Failing Quickly

When coaching  do we slow a players development and/or impose a false ceiling on their potential  by teaching and encouaging them to avoid failure?  

Whether  intentional or not, teaching players to avoid failure through our words, body language or actions, will hamper a players development. Players must understand failure is a necessary part of their improvement process and they will experience  it during the development process. It should not be viewed as making them some how inferior rather it is a sign they are moving in the right direction. 

As Pixar director Andrew Stanton, director of Finding Nemo and WALL-E, describes this way of operating, “My strategy has always been: be wrong as fast as we can. Which basically means, we’re gonna screw up, let’s just admit that. Let’s not be afraid of that. But let’s do it as fast as we can so we can get to the answer. You can’t get to adulthood before you go through puberty. I won’t get it right the first time, but I will get it wrong really soon, really quickly.”

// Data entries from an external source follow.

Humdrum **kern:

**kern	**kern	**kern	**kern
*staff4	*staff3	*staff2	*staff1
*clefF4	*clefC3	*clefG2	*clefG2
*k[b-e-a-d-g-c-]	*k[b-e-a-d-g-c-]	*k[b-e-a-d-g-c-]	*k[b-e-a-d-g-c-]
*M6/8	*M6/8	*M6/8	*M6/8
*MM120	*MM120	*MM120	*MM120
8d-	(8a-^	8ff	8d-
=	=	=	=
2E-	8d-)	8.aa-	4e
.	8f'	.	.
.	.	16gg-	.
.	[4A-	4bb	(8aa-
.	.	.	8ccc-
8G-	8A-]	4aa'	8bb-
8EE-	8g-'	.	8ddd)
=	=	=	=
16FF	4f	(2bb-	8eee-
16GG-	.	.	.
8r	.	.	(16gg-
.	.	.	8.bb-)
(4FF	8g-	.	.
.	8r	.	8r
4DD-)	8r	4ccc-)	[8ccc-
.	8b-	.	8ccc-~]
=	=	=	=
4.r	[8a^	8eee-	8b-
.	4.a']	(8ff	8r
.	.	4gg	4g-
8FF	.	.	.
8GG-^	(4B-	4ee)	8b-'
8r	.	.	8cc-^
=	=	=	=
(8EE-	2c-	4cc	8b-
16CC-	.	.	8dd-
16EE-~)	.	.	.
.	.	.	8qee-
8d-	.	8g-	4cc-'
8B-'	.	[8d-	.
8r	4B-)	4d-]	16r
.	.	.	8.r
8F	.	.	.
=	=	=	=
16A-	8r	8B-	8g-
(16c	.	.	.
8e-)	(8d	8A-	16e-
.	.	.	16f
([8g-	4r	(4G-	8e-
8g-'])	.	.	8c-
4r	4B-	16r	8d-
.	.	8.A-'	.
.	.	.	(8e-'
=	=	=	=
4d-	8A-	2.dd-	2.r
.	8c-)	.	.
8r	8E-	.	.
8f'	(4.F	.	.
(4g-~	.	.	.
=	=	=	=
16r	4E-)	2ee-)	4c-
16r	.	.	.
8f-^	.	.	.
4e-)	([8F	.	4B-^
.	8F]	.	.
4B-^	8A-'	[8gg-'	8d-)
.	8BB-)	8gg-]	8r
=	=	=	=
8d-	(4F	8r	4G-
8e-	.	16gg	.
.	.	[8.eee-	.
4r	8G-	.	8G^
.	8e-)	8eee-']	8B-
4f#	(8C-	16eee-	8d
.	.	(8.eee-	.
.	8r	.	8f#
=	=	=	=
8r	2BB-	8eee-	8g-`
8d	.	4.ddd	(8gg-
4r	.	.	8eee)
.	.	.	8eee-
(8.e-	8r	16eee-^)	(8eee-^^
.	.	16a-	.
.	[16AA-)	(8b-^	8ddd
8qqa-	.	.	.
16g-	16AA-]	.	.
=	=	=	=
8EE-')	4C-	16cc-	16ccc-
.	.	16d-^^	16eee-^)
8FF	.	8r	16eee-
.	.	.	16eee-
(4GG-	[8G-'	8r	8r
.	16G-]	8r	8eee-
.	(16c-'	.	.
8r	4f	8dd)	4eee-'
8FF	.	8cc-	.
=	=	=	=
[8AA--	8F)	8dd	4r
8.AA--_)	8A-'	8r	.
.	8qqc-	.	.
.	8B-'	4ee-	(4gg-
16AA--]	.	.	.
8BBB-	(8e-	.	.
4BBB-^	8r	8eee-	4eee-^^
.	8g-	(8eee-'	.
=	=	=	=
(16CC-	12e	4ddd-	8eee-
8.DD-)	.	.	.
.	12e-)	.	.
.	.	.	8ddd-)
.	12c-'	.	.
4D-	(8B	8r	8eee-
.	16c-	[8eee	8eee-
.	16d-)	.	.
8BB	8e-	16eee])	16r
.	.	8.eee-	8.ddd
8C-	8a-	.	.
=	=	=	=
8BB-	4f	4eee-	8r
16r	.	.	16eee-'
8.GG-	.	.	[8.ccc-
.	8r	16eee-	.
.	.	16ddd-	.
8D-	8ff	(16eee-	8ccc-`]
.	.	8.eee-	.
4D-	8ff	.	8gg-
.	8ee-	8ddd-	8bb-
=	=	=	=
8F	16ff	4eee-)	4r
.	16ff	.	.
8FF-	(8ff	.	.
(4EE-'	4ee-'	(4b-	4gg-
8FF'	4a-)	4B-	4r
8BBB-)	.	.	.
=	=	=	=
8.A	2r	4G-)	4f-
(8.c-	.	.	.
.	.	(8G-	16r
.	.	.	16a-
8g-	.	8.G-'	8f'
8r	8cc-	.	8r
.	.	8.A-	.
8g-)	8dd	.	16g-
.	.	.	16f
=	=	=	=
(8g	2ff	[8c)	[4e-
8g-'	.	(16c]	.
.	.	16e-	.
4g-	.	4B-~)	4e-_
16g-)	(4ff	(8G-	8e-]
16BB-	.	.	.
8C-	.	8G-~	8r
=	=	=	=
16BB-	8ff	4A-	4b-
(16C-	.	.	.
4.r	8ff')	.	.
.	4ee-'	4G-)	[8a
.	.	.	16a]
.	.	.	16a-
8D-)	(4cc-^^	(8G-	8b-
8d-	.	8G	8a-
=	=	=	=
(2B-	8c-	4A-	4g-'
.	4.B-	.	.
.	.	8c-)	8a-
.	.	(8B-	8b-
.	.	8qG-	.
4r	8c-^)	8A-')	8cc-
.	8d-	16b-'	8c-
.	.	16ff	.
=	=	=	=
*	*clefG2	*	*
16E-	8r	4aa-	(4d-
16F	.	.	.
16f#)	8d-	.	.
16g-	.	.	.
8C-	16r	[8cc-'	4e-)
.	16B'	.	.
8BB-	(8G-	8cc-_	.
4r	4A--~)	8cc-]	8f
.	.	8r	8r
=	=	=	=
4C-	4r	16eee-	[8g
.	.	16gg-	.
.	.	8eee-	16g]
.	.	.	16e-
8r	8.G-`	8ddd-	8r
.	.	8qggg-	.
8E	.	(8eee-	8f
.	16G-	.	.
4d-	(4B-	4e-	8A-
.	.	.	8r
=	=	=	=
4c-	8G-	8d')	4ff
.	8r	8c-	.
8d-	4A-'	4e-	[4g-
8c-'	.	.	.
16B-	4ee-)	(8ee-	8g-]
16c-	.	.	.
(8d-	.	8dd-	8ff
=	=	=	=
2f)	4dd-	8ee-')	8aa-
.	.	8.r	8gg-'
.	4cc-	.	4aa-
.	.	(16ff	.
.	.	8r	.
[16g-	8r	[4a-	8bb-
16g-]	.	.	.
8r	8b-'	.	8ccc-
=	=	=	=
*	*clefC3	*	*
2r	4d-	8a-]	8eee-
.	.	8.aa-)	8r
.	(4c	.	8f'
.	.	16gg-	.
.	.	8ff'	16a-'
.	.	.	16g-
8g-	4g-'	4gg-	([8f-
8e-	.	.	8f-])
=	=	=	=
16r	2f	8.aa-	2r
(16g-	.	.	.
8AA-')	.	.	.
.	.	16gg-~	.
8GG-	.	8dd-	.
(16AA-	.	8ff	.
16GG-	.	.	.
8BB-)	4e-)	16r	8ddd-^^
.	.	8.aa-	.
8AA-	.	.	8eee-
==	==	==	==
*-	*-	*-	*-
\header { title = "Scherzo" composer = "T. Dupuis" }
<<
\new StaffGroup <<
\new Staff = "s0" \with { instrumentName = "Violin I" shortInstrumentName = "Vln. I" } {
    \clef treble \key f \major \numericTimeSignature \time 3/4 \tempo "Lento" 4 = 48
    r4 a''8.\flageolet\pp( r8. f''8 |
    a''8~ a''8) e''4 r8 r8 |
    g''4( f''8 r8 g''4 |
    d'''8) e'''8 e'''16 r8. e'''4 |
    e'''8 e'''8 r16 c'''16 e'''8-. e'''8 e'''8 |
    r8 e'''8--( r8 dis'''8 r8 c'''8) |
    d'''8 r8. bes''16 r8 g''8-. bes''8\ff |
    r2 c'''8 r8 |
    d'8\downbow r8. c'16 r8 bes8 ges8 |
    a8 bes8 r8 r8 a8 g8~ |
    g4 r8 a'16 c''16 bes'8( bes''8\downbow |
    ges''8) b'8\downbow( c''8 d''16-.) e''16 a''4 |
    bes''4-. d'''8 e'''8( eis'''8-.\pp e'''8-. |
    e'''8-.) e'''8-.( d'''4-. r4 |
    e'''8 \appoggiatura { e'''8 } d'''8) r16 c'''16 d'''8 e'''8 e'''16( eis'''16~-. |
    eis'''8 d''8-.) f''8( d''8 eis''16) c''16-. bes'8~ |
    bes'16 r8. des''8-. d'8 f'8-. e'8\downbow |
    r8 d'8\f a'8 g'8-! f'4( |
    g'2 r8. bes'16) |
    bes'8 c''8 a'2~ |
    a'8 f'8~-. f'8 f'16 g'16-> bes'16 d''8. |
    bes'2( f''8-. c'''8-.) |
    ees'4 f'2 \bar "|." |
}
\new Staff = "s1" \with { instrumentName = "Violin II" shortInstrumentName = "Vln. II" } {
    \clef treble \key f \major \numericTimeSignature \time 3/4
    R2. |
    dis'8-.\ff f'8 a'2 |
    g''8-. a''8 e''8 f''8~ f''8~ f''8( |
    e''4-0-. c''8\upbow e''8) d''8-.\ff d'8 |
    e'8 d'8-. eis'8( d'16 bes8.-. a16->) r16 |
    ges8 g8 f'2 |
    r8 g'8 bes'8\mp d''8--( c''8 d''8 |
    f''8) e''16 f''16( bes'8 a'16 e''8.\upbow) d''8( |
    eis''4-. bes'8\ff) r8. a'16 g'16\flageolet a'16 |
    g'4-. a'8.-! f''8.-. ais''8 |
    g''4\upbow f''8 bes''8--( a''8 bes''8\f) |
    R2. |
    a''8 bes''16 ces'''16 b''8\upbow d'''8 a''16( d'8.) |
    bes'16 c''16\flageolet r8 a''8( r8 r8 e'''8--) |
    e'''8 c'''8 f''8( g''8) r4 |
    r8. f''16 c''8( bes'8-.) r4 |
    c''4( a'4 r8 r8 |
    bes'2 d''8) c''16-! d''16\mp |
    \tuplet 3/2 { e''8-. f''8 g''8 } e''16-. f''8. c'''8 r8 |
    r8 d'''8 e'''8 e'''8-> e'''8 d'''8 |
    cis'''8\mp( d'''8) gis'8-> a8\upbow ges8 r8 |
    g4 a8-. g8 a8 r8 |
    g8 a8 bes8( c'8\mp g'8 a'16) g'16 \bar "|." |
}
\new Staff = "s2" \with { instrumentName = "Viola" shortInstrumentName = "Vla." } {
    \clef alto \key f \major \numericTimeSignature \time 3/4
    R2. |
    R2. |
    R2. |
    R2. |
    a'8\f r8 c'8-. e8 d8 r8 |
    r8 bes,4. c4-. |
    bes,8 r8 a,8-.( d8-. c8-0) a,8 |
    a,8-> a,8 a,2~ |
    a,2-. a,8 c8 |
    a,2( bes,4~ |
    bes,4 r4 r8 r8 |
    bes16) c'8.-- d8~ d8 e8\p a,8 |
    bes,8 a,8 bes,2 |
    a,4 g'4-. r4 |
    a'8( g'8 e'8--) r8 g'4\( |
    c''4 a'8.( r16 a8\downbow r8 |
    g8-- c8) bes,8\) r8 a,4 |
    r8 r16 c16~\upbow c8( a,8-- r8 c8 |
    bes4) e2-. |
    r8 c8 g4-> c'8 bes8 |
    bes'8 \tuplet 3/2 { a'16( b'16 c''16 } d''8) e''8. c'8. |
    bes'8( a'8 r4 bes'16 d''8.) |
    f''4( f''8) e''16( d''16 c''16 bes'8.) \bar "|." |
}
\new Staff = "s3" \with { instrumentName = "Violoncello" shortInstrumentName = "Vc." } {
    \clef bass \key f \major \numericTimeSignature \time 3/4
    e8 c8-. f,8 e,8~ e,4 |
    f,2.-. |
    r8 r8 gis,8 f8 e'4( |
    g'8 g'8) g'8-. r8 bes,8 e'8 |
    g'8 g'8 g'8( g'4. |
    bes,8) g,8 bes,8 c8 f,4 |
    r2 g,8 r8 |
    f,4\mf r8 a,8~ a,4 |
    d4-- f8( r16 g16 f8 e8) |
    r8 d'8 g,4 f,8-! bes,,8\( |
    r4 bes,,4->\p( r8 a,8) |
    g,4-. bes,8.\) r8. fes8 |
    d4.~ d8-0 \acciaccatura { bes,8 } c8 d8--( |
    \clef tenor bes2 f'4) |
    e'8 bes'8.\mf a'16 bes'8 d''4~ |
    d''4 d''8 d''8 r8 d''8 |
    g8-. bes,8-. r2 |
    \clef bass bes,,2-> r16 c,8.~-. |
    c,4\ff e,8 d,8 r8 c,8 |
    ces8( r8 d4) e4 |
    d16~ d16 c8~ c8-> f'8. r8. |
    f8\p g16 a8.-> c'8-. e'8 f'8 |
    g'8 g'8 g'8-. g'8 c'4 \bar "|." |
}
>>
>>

Failing quickly to learn fast is also a central operating principle for seasoned entrepreneurs who routinely describe their approach as failing forward. That is, entrepreneurs push ideas into the market as quickly as possible in order to learn from mistakes and failures that will point the way forward. This is an extremely well-known Silicon Valley operating principle. Howard Schultz’s experience building Starbucks illustrates the point. He and his colleagues had to try hundreds of ideas, on everything from nonstop opera music to baristas wearing bowties, to hundreds of different types of beverages before being able to define the Starbucks experience.

 Sims, Peter (2011-04-19). Little Bets (pp. 52-53). Free Press. Kindle Edition.

Avoidance of failure means avoiding reaching your fullest potential and often times the quickest way to reaching new levels of success is through failing quickly.